Les sociétés antiques avaient, à n’en pas douter, une conscience vive de la possibilité d’une telle catastrophe finale. Mais le sens qu’elles lui donnaient était infiniment plus profond et plus dramatique. L’apocalypse n’est pas seulement l’écroulement matériel des choses, mais le jugement même du monde et des humains. La foi chrétienne, classiquement, parle de jugement dernier. La vision religieuse du Nouveau Testament est caractérisée par une tension extrême entre le temps présent et le temps à venir. La fin du monde n’y est pas pensée en termes cosmiques, mais en termes religieux et éthiques. Le thème central n’est pas le climat, mais le salut!
«La crise n’est comprise qu’en fonction du climat»

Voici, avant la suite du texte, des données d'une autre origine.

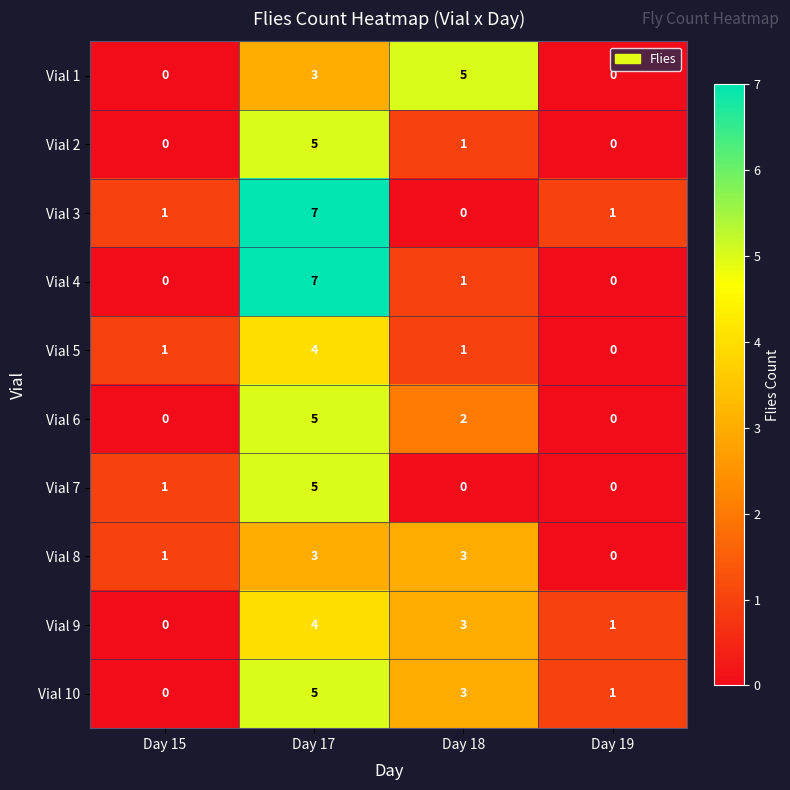

At which category is the sum across all series the highest?

Day 17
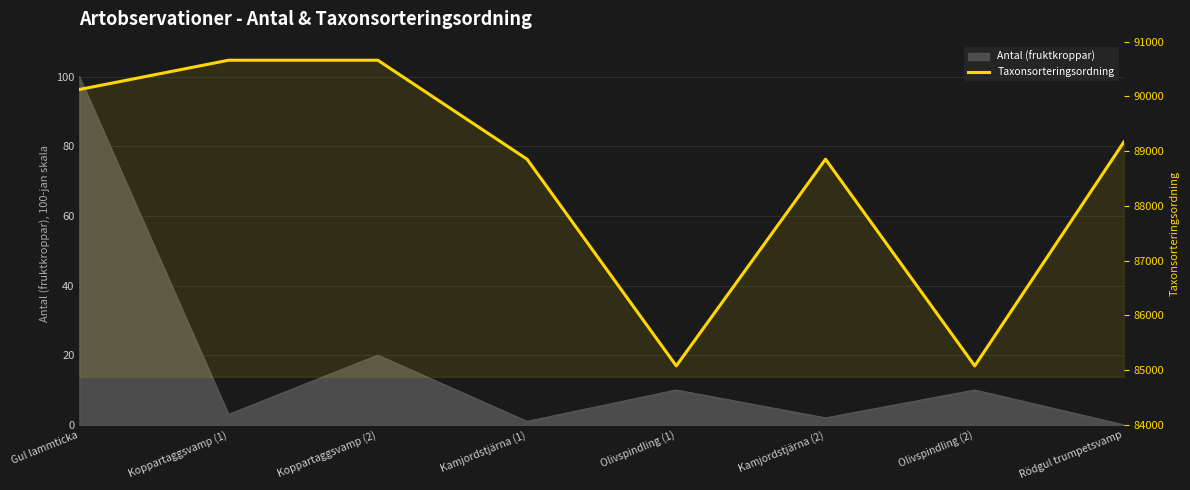

What is the sum of all values?

708478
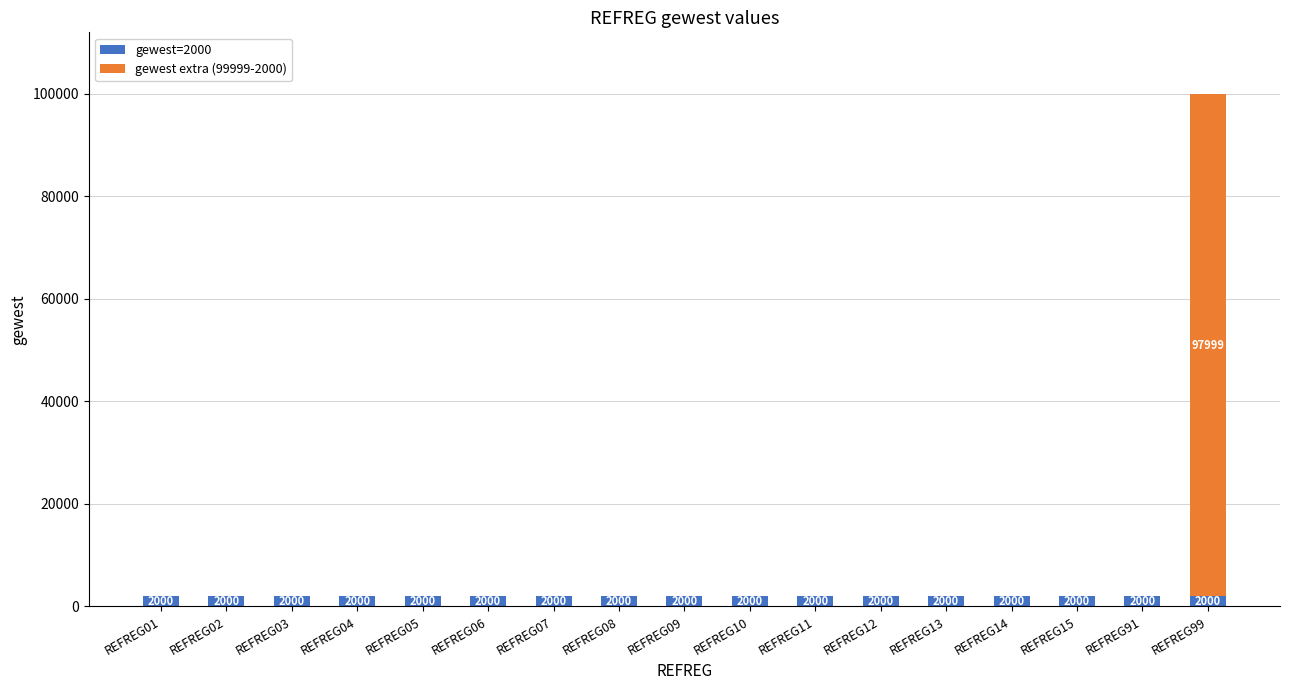

How many distinct data groups are displayed?

2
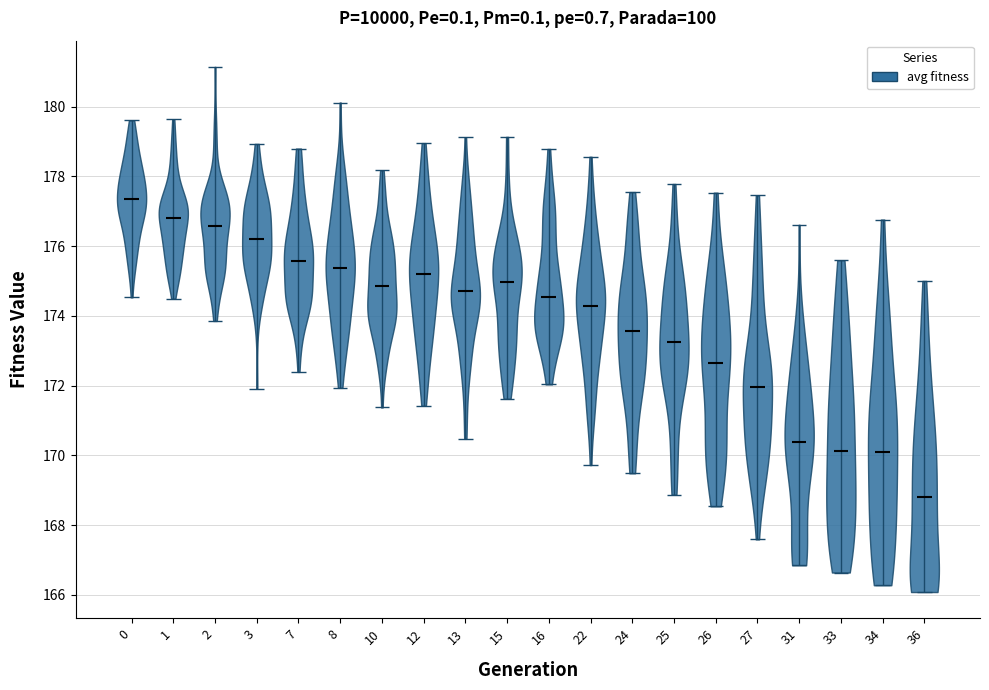

Reading left to right, read every violin against the y-axis: where its median line is, and the lowest and highest points it reaches. The values are not printed on the chart, so give them approximately, as read against the axis.

0: median line 177.4, lowest point 174.6, highest point 179.6
1: median line 176.8, lowest point 174.4, highest point 179.6
2: median line 176.6, lowest point 173.8, highest point 181.2
3: median line 176.2, lowest point 172.0, highest point 179.0
7: median line 175.6, lowest point 172.4, highest point 178.8
8: median line 175.4, lowest point 172.0, highest point 180.2
10: median line 174.8, lowest point 171.4, highest point 178.2
12: median line 175.2, lowest point 171.4, highest point 179.0
13: median line 174.6, lowest point 170.4, highest point 179.2
15: median line 175.0, lowest point 171.6, highest point 179.2
16: median line 174.6, lowest point 172.0, highest point 178.8
22: median line 174.2, lowest point 169.8, highest point 178.6
24: median line 173.6, lowest point 169.4, highest point 177.6
25: median line 173.2, lowest point 168.8, highest point 177.8
26: median line 172.6, lowest point 168.6, highest point 177.6
27: median line 172.0, lowest point 167.6, highest point 177.4
31: median line 170.4, lowest point 166.8, highest point 176.6
33: median line 170.2, lowest point 166.6, highest point 175.6
34: median line 170.0, lowest point 166.2, highest point 176.8
36: median line 168.8, lowest point 166.0, highest point 175.0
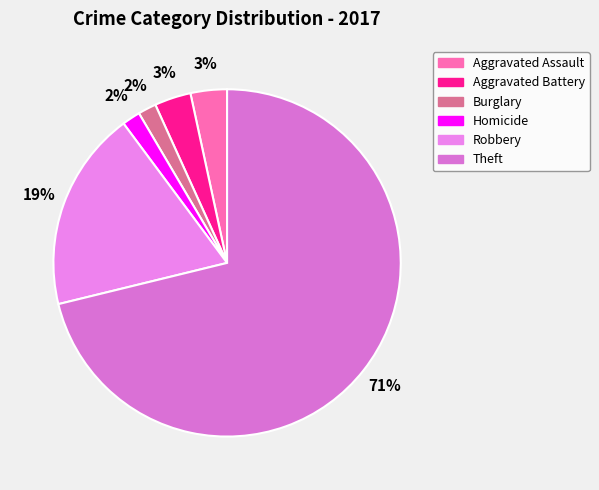

To the nearest percent, what is the difference between the largest and smallest slice percentages?

69%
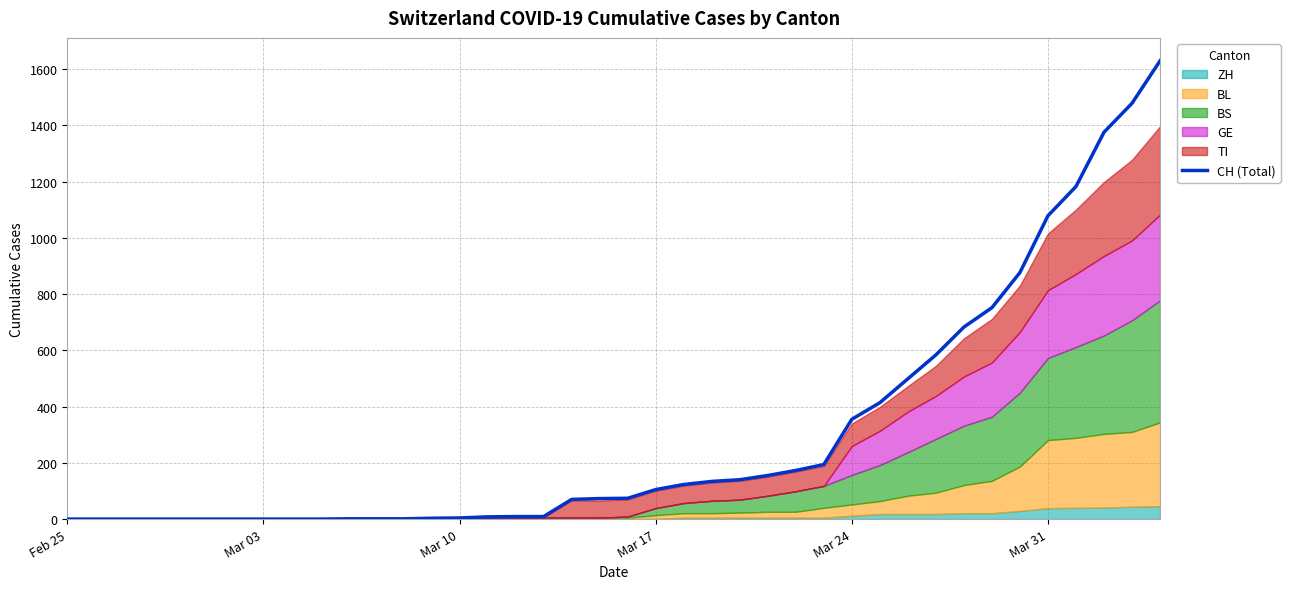

What is the maximum value for CH (Total)?

1630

La notion de salut est étroitement liée à l’idée de la crise, une crise radicale, où tout est remis en question. Aujourd’hui, tout semble fonctionner à l’opposé. Le climat est devenu le centre, parce que l’essentiel réside dans la survie de la planète, dans la matérialité du monde. On dirait que seul compte le cadre terrestre. Les autres questions semblent aller de soi: bien sûr, on aura un monde juste, une vie partagée, une solidarité évidente. Tout cela n’existera bien sûr que si la terre survit. Mais les vrais débats philosophiques semblent remis au lendemain, tout est dans l’urgence. La crise n’est comprise qu’en fonction du climat, c’est une crise cosmique, mais elle ne semble concerner en rien la signification de l’homme, le bien et le mal. La vie biologique est érigée en absolu, mais nul ne s’interroge sur ses limites, son sens, sa relativité. Quant à la question de Dieu, elle a passé au second plan, elle n’a rien à voir avec la crise, le climat, la fin du monde.
«Nous devons sortir de la logique du sacrifice pour entrer dans celle de la reconnaissance»
En fonctionnant de cette manière, nous commettons une grossière erreur de logique. La qualité intellectuelle et spirituelle de la vie est renvoyée aux calendes grecques. Nous ne voyons pas qu’en négligeant le dialogue et le débat actuels, entre les générations présentes, nous abaissons le climat réflexif de notre vivre ensemble. Certains répètent à l’envi que nos petits-enfants doivent être l’unique objectif de notre action, comme si tout ce que nous vivons et pensons les uns les autres sur cette planète dans l’aujourd’hui n’avait pas de valeur. Or une grande civilisation ne vit jamais par une pure projection dans le futur. De même, l’heuristique de la peur, dont le philosophe juif Hans Jonas avait fait dans les années 70 du siècle passé le moteur de la responsabilité écologique, ne peut pas suffire à une éthique équilibrée. La considération du passé et du présent font tout autant partie de notre tâche. C’est ensemble que nous devons traiter, dans le présent qui nous est commun, le respect des personnes âgées et celui des générations futures. Il n’y a pas d’un côté les générations sacrifiées et de l’autre les générations futures ou sanctifiées. Autrement dit, nous devons sortir de la logique du sacrifice pour entrer dans celle de la reconnaissance. Il y a ici un authentique collapsus du cœur, infiniment plus périlleux et douloureux encore que toutes les théories matérialistes du sacrifice. Le débat sur l’amour, la justice, la vraie vie, doit être complètement lié à la question du climat.